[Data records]
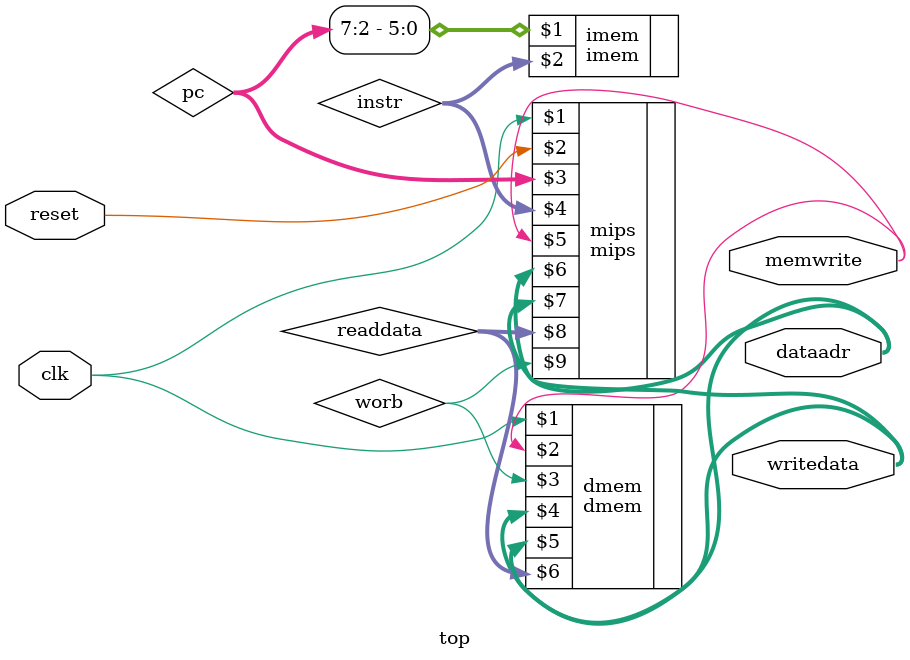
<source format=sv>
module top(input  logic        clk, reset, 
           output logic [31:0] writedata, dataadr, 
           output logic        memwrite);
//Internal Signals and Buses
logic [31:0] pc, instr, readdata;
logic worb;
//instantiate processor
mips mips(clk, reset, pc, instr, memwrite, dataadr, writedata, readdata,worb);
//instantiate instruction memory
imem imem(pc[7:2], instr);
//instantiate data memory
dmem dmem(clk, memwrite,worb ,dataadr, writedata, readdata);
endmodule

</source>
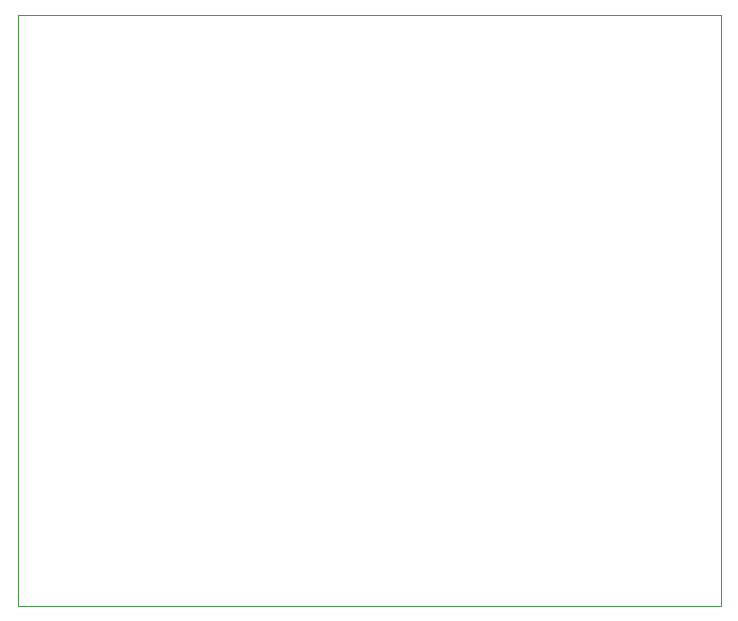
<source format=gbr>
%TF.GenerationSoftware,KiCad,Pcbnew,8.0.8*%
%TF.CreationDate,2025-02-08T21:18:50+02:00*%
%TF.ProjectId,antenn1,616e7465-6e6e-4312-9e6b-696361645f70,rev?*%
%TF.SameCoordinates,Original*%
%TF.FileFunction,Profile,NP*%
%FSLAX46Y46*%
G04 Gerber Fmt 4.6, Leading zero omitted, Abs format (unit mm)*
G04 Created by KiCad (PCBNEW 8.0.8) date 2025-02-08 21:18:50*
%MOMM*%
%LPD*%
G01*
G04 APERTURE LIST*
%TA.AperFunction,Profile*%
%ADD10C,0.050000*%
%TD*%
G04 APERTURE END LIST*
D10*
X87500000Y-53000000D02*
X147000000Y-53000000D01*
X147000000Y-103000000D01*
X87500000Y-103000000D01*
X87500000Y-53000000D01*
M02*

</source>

▶ **PROBLEM STATEMENT**
Report how many lines of the entries above contain the word "memory", giving the number by itself.

▶ **EXERCISE OUTPUT**
2